If I leave the dinghy overnight on the beach overnight in good weather, I have to worry about drunken idiots trying to steal it for a joyride. They usually abandon their mission after they realize the oars are padlocked together and to the boat, but twice now the dinghy has been dragged below the tideline before being abandoned. If I had been another few hours before returning, the dinghy would most likely have washed away, leaving me with a choice of calling in a couch-favour from a friend, a cold, wet sleep on the beach, or a very cold swim home. This won’t be as big a problem in the summer – in fact I’m considering the idea of swimming to and from the boat just for fun.

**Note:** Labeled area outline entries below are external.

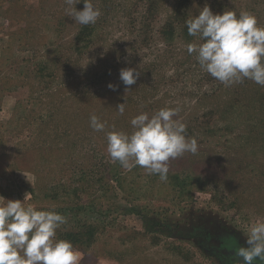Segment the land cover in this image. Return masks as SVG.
Here are the masks:
<instances>
[{
	"label": "rangeland",
	"instance_id": "1",
	"mask_svg": "<svg viewBox=\"0 0 264 264\" xmlns=\"http://www.w3.org/2000/svg\"><path fill=\"white\" fill-rule=\"evenodd\" d=\"M92 2L101 15L82 26L64 0H0V197L64 215L56 238L79 264H236L264 220V87L202 71L185 21L207 5L264 27V0ZM125 68L140 73L131 86ZM165 107L197 153L171 160L167 182L112 162L106 134Z\"/></svg>",
	"mask_w": 264,
	"mask_h": 264
},
{
	"label": "clouds",
	"instance_id": "2",
	"mask_svg": "<svg viewBox=\"0 0 264 264\" xmlns=\"http://www.w3.org/2000/svg\"><path fill=\"white\" fill-rule=\"evenodd\" d=\"M81 0H64L76 23L94 24L101 12L92 0H83V10L75 5ZM187 33L200 43H188L186 51L195 55L202 71L225 87L251 80L264 87V27L256 17L242 10L214 14L205 5L198 15L185 21ZM140 73L133 68L121 69L119 78L125 86L136 83ZM115 91L116 86L108 84ZM123 115L125 102L116 106ZM180 108H161L151 116L146 112L130 121L131 133L109 131L106 151L112 162L131 170L142 167L149 175L167 182L169 162L185 153L196 154L198 143L186 136V124L178 119ZM89 126L104 131L106 124L92 114ZM28 195L27 193L25 196ZM67 218L55 211L25 206L24 200L0 197V264H79V255L70 241L57 239L56 230ZM246 247L234 251L236 264H264V220L250 225Z\"/></svg>",
	"mask_w": 264,
	"mask_h": 264
},
{
	"label": "trees",
	"instance_id": "3",
	"mask_svg": "<svg viewBox=\"0 0 264 264\" xmlns=\"http://www.w3.org/2000/svg\"><path fill=\"white\" fill-rule=\"evenodd\" d=\"M176 17H178L177 12L174 14ZM180 17L184 18L181 14ZM167 25V24H166ZM172 36V35H171Z\"/></svg>",
	"mask_w": 264,
	"mask_h": 264
}]
</instances>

In the daytime the dinghy faces a completely different problem; several times now I’ve returned to the beach on warm, sunny afternoons to find children playing in my dinghy. This doesn’t bother me in the slightest in principle, but for the fact that the universal game to play with a boat found on a beach appears to be “See How Much Sand We Can Pile Into The Rowboat“, followed closely by “Appropriate The Bailing Bucket As A Beach Toy, And Lose/Bury/Keep It“. I don’t remember these games from when I was a kid, but just for your own reference my dinghy is *very* difficult to effectively clean sand out of, and making a bailing bucket out of an old laundry detergent container has the important prerequisite of first owning laundry detergent. If you are the sort of person who owns laundry detergent, I would be much obliged if you would save the jug for me.
The second problem is the sand itself – it gets in everything! Regardless of how much is in the dinghy, walking across the wet beach my shoes are completely coated in the stuff. I track sand into Tie Fighter on my shoes, then from the salon into the bedroom on my socks, then into my bed on my feet. I have sand in my bed. Do you know what it’s like to have sand in your bed? In March?
The engine situation hasn’t changed even a little bit. There are three bottles of C-L-R sitting on my navigation table, and one of these afternoons (perhaps tomorrow, actually) I should take the time to run it through the engine block just to see how it fares. I will likely need to use several plastic buckets and re-route one or more of the engine water pumps to get the C-L-R into the appropriate engine chambers. It could get messy.
I did take some time to try to diagnose the problem a little further, and I’m starting to think that at least part of the problem was just that the thermostats had corroded into a partly-open state. I’ve got a new set of thermostats in there now, but given that they’re still in raw water I suspect that I’ll have to replace them yet again before I can call the engine “maintained”. I still have to convert Maude back to antifreeze cooling and get the electronics all hooked up properly, so that I can have alarms and warning buzzers and gauges on the engine again. Soon, Maude, soon.
Anyhow. Hiatus off. More regular updates to come. I promise.